Xi and Putin rewrite past and future together at Victory Day parade
Source: The Times | Original Published At: 2025-05-07 18:50:26 UTC
Key Points
- Xi Jinping's four-day visit to Moscow coincides with Russia's Victory Day parade, emphasizing Sino-Russian alliance
- Alliance strengthens due to mutual opposition to US policies and Western sanctions on Russia
- Other BRICS members (Brazil, Venezuela) and Serbia attend despite Western pressure
- Historical narratives of WWII are being reinterpreted to reinforce current geopolitical alignment
- China-Russia cooperation framed as counterbalance to US hegemony and support for UN institutions
Russia is preparing for a Victory Day parade that will showcase a renewed alliance with China.
President Putin has said his Chinese counterpart, Xi Jinping, will be the “main guest” at the parade on Friday, which will gather those world leaders who have resisted western pressure to shun Russia over the war in Ukraine.
Xi flew on Wednesday from Beijing for an extended four-day visit both sides said would cement the growing ties between the two nations, which are even more reliant on each other as a result of President Trump’s volatile, America-first international policies.
Trump has seemingly backed away from trying to enforce a peace deal on Ukraine that is favourable to Putin’s demands. Meanwhile, he is still attempting to put pressure on China over trade, despite agreeing to allow Scott Bessent, the Treasury secretary, to meet the Chinese vice-premier, He Lifeng, for initial talks about tariffs at the weekend.
Confirming Xi’s long-rumoured visit to Moscow, a Chinese government spokesman said: “We believe the important common understandings between the two presidents will further deepen political mutual trust, add new substance to strategic co-ordination, promote practical cooperation in various fields, bring more benefits to the two peoples and contribute more stability and positive energy to the international community.”
Puvin was blunter about the charm offensive with which he intended to greet Xi, whose economic as well as diplomatic support has become vital thanks to tough western sanctions after the invasion of Ukraine. He said he would make it a “special visit” for the Chinese leader.
“We will prepare a good and eventful programme,” Putin said last month. “He will be our main guest.” There will be more than 20 other world leaders present but none from western Europe or the US.
Among other foreign leaders to have arrived in Russia on Wednesday was Luiz Inacio Lula da Silva, president of fellow Brics member Brazil, along with President Maduro of Venezuela.
Russia’s armed forces rehearse ahead of the parade. Fireworks have been banned amid fears of drone attacks EVGENIA NOVOZHENINA/REUTERS
Aleksandar Vučić, the president of Serbia, also flew to Moscow in a visit that is likely to draw the ire of the EU. While the Balkan country has long-held aspirations of joining the bloc, it also maintains close ties with Russia and a shared aversion to Nato since its involvement in the Kosovo war.

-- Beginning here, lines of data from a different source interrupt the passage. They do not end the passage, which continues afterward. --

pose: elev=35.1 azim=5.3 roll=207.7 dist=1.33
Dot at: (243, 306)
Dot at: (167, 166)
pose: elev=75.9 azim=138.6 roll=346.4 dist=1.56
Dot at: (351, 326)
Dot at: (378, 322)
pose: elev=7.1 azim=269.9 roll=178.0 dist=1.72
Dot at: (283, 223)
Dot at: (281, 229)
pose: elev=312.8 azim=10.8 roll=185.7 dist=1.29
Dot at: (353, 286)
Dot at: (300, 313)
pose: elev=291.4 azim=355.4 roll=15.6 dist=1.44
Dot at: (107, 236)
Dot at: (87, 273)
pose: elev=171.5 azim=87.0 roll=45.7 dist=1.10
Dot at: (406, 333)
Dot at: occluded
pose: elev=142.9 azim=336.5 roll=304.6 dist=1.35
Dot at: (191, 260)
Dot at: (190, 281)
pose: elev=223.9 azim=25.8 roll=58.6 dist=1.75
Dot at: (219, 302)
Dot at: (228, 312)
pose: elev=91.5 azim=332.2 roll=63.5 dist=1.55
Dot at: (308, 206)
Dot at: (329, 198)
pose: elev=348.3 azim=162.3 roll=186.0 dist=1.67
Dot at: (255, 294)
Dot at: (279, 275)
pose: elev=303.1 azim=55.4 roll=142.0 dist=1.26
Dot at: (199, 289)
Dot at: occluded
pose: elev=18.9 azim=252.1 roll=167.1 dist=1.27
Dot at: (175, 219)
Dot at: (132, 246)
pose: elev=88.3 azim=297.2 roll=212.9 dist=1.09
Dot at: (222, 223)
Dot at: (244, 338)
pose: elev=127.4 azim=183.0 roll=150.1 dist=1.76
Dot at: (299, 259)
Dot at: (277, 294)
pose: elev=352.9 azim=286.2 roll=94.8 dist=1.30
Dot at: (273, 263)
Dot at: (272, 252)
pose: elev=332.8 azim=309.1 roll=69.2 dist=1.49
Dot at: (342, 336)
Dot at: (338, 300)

Before the pageantry, and hours before a self-declared Russian three-day ceasefire was set to begin, a slew of Ukrainian drone attacks closed airports across Russia — including Moscow’s airport for the third day straight — leaving 60,000 passengers stranded, according to local officials.
The plane carrying Xi, however, managed to touch down without issue on Wednesday morning.
China and Russia have had an up-and-down relationship with each other since the Second World War — and with the memory of the war itself. While Stalin’s support was vital for Chairman Mao eventually to win the Chinese civil war in 1949 and establish his domestic political dominance, the two Communist Parties fell out in the 1950s and 1960s and China quietly took America’s side in the Cold War.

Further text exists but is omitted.